Scan the entries below, and for each line that includes the word "labels", make a copy.

◆ ◆ ◆ ◆ ◆

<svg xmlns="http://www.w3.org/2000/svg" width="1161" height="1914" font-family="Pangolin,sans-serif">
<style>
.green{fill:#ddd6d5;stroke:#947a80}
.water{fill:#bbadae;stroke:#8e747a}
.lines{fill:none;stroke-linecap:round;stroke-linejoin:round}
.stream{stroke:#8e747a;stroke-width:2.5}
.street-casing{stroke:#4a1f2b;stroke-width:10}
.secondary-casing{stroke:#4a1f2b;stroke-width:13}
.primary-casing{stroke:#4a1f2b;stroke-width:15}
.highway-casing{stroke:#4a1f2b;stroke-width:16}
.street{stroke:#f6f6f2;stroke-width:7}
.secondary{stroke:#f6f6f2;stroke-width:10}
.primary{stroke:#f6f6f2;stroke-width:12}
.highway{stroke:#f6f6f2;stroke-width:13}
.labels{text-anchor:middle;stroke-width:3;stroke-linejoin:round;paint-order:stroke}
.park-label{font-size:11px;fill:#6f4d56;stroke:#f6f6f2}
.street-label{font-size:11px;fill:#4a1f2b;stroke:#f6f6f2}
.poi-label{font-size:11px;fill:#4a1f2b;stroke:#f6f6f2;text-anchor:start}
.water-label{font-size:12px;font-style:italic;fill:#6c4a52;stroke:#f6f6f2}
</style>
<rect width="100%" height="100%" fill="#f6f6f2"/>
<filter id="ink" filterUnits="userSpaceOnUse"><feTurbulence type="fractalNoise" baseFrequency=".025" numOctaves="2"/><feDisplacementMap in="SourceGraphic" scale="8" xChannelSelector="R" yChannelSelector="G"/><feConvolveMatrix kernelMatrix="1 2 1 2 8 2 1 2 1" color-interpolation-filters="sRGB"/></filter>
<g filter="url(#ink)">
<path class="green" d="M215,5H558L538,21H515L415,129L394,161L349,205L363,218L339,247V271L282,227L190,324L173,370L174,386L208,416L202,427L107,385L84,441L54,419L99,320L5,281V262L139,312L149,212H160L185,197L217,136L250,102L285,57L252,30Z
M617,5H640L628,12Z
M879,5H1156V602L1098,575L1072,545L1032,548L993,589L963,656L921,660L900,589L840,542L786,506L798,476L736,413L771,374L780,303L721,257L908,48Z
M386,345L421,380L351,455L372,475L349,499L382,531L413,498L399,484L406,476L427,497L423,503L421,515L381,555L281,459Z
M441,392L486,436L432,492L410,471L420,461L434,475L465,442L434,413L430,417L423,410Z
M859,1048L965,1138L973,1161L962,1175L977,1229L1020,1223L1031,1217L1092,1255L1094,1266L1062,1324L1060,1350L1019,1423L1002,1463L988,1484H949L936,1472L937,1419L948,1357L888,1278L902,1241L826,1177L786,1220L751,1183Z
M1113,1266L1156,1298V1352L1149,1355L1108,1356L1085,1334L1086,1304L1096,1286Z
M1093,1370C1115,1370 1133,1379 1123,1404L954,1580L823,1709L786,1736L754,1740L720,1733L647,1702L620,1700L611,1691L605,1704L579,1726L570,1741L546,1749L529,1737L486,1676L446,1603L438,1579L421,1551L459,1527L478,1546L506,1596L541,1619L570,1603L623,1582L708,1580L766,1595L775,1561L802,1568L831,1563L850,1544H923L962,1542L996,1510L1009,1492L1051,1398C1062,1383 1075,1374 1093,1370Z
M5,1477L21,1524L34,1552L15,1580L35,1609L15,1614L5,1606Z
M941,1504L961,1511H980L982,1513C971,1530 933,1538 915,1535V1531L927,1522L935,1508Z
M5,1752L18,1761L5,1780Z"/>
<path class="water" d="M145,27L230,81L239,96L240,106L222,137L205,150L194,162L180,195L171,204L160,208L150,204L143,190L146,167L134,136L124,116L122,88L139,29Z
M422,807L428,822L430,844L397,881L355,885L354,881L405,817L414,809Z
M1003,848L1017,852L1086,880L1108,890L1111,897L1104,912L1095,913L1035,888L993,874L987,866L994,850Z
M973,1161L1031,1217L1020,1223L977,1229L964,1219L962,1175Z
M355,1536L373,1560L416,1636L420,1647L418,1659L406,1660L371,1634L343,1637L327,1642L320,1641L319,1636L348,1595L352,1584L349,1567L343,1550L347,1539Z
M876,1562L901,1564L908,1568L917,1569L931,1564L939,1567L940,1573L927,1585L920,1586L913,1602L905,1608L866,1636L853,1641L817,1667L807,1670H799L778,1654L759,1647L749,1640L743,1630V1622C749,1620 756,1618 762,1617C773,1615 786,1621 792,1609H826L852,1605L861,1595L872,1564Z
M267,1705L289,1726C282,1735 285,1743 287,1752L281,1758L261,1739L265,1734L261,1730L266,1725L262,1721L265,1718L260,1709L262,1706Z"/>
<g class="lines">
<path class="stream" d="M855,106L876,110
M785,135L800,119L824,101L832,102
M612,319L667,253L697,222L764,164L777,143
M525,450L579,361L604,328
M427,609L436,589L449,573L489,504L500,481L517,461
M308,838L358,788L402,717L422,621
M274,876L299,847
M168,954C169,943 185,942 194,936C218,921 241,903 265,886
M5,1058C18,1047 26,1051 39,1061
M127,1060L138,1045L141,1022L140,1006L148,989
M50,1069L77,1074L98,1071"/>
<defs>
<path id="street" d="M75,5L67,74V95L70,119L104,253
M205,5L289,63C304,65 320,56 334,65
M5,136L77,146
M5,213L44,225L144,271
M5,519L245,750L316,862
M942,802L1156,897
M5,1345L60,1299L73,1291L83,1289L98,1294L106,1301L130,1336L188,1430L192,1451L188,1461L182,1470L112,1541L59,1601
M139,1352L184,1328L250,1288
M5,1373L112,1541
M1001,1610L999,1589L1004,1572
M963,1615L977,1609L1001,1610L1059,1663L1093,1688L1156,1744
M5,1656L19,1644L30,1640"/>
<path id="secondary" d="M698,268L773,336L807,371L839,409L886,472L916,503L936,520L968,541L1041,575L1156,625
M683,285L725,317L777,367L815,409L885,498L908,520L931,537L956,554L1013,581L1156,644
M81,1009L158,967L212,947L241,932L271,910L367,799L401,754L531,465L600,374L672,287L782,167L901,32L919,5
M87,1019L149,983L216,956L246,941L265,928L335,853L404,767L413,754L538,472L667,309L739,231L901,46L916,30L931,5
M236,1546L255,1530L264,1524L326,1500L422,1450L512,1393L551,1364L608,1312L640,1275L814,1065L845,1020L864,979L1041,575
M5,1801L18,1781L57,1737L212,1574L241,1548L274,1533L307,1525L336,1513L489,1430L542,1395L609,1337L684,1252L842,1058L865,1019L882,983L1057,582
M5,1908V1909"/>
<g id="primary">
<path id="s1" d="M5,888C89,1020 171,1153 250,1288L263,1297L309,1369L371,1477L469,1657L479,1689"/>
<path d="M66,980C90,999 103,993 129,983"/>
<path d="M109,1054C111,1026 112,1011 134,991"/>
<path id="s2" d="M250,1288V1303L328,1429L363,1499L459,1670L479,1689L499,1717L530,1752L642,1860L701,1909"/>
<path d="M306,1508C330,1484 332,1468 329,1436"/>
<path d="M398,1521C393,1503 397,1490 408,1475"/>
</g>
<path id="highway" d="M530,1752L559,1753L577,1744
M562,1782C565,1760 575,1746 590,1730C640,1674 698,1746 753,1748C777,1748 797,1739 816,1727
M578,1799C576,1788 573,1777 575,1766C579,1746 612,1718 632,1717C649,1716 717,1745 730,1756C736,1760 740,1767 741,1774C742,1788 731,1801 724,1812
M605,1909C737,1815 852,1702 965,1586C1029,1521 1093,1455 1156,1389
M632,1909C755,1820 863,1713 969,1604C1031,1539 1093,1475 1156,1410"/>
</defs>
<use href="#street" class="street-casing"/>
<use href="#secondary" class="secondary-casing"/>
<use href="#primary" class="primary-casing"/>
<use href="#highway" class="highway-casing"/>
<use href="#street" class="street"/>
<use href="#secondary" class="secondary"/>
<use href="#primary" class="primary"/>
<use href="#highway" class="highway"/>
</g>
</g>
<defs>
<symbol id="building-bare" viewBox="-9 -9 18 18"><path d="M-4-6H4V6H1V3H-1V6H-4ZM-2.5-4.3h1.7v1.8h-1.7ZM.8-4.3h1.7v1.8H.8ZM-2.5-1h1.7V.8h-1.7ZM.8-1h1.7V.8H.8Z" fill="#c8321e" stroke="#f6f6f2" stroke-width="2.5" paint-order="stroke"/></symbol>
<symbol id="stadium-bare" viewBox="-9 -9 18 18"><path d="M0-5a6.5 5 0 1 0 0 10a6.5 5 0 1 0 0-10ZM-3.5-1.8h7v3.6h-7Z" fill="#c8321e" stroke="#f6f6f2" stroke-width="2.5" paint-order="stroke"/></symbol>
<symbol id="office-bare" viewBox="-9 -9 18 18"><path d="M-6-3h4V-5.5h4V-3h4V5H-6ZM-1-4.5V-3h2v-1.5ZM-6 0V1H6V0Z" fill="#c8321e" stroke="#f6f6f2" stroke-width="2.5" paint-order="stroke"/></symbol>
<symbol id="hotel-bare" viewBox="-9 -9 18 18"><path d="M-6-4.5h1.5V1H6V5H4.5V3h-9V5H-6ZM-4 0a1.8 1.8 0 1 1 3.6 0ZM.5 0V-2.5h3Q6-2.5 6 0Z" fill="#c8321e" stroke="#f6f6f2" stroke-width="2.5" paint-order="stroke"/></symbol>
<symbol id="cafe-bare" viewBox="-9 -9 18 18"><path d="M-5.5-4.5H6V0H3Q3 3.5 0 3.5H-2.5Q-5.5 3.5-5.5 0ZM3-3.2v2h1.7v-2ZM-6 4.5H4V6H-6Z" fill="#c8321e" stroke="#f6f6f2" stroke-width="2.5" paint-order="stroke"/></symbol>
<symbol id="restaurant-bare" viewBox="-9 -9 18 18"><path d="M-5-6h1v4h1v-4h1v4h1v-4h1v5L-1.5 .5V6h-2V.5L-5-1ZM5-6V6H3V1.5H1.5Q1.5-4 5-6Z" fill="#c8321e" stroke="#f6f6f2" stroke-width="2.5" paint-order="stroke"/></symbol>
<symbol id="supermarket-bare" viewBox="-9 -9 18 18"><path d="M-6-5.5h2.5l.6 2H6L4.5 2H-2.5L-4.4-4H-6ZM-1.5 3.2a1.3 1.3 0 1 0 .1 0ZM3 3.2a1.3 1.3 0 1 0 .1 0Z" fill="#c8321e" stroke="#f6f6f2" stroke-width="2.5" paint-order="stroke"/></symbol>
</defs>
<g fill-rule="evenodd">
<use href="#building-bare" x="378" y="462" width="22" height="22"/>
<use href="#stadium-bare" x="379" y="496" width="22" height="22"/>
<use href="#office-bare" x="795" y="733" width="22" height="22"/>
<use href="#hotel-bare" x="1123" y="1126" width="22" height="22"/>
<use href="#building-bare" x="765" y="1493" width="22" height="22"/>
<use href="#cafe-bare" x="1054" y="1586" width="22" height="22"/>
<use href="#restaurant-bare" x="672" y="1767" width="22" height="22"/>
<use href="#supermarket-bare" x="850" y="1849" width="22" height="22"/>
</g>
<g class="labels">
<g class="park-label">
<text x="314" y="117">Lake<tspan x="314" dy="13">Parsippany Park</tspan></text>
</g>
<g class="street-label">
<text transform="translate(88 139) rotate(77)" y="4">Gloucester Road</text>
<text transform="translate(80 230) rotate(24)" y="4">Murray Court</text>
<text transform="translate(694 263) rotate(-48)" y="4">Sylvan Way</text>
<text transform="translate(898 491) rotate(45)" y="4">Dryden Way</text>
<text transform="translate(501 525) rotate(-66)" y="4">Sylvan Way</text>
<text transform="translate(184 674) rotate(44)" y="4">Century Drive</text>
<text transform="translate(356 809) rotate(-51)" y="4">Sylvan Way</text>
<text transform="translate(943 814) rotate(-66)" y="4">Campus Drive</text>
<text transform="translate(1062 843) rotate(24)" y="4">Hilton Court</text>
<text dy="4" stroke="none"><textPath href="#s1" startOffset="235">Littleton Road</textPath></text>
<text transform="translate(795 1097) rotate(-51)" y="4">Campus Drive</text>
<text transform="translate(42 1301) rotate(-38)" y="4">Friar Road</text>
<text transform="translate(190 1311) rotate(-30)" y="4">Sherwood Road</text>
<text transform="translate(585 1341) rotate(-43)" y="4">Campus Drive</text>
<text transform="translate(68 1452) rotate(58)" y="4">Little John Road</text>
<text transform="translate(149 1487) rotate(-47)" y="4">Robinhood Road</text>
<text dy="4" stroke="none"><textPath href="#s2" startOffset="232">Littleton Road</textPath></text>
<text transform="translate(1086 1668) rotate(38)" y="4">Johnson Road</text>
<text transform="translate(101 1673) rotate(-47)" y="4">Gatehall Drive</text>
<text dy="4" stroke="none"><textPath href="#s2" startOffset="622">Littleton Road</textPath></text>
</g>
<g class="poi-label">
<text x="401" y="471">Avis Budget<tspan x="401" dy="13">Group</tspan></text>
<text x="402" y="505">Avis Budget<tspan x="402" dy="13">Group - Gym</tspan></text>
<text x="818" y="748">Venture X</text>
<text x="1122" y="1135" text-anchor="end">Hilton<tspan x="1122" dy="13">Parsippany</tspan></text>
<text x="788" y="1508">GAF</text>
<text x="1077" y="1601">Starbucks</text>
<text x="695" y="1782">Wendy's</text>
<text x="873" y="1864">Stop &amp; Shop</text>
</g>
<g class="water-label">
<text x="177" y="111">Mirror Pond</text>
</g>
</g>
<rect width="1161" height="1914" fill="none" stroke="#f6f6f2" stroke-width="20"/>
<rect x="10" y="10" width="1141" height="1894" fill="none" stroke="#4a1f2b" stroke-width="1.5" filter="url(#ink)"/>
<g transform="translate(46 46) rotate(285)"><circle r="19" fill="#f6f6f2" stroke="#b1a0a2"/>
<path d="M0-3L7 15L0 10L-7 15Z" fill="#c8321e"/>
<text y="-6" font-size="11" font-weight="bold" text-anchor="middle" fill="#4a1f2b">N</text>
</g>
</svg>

◆ ◆ ◆ ◆ ◆

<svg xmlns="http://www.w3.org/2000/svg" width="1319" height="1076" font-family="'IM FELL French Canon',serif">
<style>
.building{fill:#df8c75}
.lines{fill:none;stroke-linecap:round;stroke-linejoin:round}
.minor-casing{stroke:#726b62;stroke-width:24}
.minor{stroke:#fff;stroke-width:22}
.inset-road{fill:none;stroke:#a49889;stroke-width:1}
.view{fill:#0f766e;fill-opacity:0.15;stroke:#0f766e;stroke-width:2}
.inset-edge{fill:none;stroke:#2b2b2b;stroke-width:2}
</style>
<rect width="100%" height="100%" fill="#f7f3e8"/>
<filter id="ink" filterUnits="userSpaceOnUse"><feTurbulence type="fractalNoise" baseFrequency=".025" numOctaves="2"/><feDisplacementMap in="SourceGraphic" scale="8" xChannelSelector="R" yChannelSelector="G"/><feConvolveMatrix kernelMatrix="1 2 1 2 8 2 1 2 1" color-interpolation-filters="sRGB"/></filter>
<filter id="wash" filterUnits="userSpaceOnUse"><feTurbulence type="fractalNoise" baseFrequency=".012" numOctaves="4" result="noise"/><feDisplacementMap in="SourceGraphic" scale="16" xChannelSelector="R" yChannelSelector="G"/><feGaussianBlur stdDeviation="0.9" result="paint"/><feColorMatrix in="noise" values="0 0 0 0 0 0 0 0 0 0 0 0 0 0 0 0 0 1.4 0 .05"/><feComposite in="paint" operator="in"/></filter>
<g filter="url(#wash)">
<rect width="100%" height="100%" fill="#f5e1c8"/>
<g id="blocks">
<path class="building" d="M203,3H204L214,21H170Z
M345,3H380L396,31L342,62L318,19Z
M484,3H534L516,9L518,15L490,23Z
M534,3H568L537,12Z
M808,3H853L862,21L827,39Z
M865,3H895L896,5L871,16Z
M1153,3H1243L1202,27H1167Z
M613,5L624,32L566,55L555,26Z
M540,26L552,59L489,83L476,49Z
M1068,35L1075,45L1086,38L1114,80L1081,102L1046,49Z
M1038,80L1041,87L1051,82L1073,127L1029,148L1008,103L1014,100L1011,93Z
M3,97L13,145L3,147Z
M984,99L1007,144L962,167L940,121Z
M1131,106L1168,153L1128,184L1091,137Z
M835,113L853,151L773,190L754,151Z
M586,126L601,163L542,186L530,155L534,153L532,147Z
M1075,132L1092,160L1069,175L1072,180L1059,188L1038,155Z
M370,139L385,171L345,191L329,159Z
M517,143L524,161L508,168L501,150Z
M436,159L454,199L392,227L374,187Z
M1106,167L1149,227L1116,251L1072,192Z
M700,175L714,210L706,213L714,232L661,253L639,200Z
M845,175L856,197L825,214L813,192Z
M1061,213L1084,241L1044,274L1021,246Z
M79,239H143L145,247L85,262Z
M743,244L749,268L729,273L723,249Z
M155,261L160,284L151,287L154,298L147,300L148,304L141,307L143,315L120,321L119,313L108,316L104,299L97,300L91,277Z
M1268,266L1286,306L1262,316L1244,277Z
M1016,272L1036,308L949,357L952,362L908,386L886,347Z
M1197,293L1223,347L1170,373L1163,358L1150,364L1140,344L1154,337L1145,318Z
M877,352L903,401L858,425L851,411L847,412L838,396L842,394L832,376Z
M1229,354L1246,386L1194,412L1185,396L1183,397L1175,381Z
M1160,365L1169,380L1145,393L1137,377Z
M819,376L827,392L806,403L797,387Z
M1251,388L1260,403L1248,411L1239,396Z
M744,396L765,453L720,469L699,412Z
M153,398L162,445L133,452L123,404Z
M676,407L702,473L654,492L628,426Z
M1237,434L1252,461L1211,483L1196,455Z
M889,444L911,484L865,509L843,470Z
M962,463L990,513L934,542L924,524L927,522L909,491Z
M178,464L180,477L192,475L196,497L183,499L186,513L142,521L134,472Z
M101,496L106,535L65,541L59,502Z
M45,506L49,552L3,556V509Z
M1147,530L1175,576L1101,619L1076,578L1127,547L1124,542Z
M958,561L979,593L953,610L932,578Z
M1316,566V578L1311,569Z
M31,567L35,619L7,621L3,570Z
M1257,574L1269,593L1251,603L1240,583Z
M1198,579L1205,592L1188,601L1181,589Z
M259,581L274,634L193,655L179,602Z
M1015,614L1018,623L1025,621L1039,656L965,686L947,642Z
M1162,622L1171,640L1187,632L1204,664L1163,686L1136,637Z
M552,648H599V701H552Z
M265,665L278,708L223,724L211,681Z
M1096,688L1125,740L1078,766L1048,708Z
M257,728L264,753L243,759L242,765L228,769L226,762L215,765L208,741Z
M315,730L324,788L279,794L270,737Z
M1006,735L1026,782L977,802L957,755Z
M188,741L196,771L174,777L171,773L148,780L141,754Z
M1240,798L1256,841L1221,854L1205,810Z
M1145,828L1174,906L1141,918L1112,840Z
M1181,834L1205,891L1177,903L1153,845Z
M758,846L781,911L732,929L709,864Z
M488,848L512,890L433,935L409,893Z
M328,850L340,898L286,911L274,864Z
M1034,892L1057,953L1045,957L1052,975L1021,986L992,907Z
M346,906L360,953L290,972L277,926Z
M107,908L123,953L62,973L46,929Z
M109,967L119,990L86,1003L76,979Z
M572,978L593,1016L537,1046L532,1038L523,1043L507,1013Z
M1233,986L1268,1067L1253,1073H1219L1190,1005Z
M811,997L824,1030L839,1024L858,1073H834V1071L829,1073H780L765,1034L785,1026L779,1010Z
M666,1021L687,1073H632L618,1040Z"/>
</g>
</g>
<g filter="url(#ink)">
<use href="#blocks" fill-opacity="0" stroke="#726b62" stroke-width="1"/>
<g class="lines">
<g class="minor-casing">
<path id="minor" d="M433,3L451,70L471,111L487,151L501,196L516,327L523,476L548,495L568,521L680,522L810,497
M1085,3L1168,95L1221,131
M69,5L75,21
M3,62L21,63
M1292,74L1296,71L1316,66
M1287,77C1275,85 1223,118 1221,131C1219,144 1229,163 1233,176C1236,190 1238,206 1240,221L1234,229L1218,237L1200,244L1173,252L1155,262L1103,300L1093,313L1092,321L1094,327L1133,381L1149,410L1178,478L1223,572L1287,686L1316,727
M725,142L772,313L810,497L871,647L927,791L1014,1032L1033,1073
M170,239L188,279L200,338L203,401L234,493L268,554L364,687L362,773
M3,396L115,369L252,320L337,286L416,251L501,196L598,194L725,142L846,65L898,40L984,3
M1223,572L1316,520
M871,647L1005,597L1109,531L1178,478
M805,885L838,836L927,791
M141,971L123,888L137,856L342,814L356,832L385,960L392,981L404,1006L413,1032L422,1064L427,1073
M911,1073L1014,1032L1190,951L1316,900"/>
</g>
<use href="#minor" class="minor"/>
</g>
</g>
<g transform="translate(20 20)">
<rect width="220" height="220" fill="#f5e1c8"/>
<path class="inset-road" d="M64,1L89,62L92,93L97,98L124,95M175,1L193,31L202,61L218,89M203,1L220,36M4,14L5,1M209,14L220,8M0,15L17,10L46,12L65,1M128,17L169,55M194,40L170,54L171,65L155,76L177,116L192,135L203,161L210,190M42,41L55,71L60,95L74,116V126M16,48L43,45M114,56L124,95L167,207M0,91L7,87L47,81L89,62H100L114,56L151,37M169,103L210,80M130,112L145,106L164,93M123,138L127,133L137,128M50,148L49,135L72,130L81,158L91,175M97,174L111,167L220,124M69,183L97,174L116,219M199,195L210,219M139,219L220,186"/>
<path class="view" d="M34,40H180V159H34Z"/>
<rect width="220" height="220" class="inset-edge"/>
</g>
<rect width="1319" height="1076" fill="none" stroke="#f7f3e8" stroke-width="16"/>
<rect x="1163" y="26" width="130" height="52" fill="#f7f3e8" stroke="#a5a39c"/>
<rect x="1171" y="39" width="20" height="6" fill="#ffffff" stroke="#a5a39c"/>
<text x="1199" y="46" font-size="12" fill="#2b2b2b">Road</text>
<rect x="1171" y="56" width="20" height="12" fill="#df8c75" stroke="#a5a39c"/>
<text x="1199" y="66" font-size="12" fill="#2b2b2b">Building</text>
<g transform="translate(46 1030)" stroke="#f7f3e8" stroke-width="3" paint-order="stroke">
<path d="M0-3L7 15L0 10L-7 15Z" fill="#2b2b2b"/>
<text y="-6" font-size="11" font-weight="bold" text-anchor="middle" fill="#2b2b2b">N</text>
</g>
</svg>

◆ ◆ ◆ ◆ ◆

Answer space ▸
.labels{text-anchor:middle;stroke-width:3;stroke-linejoin:round;paint-order:stroke}
<g class="labels">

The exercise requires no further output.